*Stated task*:
Reproduce the lines of the records from the line with "scientific name: Vicia cracca" up to and including the line with "order: Bryales", keeping each one unchanged.

*Records to process*:
· · · · · · ·

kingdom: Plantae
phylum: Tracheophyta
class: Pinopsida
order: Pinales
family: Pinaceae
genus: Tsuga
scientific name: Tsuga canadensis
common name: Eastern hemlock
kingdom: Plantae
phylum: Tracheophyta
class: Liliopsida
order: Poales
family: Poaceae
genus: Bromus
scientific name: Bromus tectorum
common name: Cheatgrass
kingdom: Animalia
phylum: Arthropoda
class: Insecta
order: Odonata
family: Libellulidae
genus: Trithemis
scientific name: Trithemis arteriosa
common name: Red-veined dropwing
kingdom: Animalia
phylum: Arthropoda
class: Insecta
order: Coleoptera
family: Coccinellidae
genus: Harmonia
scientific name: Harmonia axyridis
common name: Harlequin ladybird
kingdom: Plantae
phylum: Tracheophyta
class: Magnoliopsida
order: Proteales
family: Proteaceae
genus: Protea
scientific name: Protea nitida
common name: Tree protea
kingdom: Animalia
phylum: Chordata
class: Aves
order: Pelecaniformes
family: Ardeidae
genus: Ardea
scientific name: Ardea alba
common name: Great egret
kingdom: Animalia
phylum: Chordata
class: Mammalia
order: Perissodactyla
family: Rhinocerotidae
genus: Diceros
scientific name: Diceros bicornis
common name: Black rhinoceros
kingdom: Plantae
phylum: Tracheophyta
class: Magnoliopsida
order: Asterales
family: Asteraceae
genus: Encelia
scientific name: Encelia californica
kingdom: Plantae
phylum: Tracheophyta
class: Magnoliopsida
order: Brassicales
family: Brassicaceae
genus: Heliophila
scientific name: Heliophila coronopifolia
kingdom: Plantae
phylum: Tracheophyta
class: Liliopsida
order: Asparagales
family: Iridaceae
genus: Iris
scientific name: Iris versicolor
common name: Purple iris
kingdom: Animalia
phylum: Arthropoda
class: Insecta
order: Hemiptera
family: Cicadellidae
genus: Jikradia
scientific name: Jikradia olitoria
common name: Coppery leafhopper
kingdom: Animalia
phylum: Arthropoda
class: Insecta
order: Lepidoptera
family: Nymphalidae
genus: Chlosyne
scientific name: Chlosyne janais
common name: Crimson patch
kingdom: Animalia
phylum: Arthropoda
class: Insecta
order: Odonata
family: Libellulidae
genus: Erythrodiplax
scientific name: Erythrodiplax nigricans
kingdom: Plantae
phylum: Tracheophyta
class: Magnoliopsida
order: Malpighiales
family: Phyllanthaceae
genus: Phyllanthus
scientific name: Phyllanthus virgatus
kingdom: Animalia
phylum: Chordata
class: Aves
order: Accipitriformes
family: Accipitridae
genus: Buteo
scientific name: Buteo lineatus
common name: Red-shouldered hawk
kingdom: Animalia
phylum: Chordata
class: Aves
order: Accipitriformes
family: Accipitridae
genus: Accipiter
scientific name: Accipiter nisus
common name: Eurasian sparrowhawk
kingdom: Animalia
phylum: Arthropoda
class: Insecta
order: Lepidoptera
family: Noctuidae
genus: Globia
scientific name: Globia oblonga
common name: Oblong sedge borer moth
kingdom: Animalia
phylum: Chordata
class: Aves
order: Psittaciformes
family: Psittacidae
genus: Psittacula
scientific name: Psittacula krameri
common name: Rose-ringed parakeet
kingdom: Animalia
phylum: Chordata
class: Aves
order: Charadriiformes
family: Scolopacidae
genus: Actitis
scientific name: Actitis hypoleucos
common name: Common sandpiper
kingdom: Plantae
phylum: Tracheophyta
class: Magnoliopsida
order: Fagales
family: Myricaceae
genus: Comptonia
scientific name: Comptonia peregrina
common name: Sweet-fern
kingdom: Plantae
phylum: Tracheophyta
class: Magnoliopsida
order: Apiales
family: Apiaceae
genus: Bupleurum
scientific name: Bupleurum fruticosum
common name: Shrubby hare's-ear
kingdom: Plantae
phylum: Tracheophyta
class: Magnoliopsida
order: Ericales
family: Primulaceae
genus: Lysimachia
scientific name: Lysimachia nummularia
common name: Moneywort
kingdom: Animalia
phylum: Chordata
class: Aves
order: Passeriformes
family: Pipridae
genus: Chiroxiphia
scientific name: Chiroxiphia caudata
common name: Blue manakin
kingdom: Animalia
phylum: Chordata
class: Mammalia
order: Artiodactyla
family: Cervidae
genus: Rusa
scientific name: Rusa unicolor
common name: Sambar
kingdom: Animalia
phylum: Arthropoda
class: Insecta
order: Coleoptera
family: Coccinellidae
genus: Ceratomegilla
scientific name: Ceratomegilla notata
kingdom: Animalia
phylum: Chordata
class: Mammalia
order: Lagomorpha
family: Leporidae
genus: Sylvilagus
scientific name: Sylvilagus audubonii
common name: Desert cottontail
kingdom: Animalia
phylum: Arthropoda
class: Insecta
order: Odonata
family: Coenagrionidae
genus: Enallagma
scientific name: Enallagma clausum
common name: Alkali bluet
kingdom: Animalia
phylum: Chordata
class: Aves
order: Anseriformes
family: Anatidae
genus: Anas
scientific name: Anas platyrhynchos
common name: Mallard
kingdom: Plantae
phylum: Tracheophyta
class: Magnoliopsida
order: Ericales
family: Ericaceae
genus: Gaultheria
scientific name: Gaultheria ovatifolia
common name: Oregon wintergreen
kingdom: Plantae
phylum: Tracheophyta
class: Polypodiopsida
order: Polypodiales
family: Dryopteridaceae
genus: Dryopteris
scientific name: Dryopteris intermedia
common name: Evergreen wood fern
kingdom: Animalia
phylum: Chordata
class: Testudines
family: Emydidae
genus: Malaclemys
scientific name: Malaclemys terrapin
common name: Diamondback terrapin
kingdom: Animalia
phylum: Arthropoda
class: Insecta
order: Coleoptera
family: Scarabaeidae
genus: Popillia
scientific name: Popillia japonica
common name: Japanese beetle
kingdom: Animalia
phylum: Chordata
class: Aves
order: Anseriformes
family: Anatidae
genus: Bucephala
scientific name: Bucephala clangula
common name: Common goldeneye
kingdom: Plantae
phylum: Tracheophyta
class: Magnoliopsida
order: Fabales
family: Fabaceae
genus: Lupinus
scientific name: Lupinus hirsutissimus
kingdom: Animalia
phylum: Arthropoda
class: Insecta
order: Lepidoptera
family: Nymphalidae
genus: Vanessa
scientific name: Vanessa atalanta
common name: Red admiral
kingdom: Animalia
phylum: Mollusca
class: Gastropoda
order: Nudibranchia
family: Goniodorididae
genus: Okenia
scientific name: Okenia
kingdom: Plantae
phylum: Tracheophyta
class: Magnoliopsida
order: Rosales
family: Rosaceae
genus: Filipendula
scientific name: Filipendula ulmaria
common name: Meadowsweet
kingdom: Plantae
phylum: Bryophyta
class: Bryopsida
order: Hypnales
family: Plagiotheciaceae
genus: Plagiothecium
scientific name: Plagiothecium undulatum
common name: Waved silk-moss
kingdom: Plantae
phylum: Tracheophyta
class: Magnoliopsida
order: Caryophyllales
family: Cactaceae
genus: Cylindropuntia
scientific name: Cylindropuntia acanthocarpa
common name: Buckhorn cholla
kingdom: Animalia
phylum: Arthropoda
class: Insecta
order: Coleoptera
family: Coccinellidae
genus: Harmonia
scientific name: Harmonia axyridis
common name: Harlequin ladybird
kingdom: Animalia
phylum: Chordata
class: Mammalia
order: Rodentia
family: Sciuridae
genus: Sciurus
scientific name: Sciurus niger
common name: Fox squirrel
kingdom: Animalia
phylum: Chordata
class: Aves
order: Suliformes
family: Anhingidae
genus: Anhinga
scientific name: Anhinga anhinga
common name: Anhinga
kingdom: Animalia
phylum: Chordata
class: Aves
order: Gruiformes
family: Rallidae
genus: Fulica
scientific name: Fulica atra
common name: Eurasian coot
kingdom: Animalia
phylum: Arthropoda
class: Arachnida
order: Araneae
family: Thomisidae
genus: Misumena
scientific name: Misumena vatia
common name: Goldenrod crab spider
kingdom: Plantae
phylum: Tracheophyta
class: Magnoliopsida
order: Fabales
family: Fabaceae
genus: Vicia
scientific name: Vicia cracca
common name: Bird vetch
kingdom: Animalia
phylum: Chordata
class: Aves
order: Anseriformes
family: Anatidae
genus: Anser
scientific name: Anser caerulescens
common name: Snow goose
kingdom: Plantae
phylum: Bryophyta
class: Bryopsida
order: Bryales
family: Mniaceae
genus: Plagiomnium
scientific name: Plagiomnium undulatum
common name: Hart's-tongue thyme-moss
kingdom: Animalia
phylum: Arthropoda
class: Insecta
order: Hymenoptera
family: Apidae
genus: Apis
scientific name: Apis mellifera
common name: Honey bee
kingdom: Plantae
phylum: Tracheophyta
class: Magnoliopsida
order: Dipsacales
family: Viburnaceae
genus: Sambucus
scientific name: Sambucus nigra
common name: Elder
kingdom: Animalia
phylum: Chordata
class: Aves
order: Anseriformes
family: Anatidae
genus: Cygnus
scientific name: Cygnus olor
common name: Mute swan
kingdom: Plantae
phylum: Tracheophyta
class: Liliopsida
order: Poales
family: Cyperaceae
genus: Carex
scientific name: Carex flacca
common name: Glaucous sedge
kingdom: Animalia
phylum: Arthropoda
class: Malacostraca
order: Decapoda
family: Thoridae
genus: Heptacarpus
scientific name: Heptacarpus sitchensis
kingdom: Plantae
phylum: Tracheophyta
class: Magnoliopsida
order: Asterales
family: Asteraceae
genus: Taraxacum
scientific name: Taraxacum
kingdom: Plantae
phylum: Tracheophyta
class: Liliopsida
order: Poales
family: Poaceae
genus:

· · · · · · ·

*Solution to the exercise*:
scientific name: Vicia cracca
common name: Bird vetch
kingdom: Animalia
phylum: Chordata
class: Aves
order: Anseriformes
family: Anatidae
genus: Anser
scientific name: Anser caerulescens
common name: Snow goose
kingdom: Plantae
phylum: Bryophyta
class: Bryopsida
order: Bryales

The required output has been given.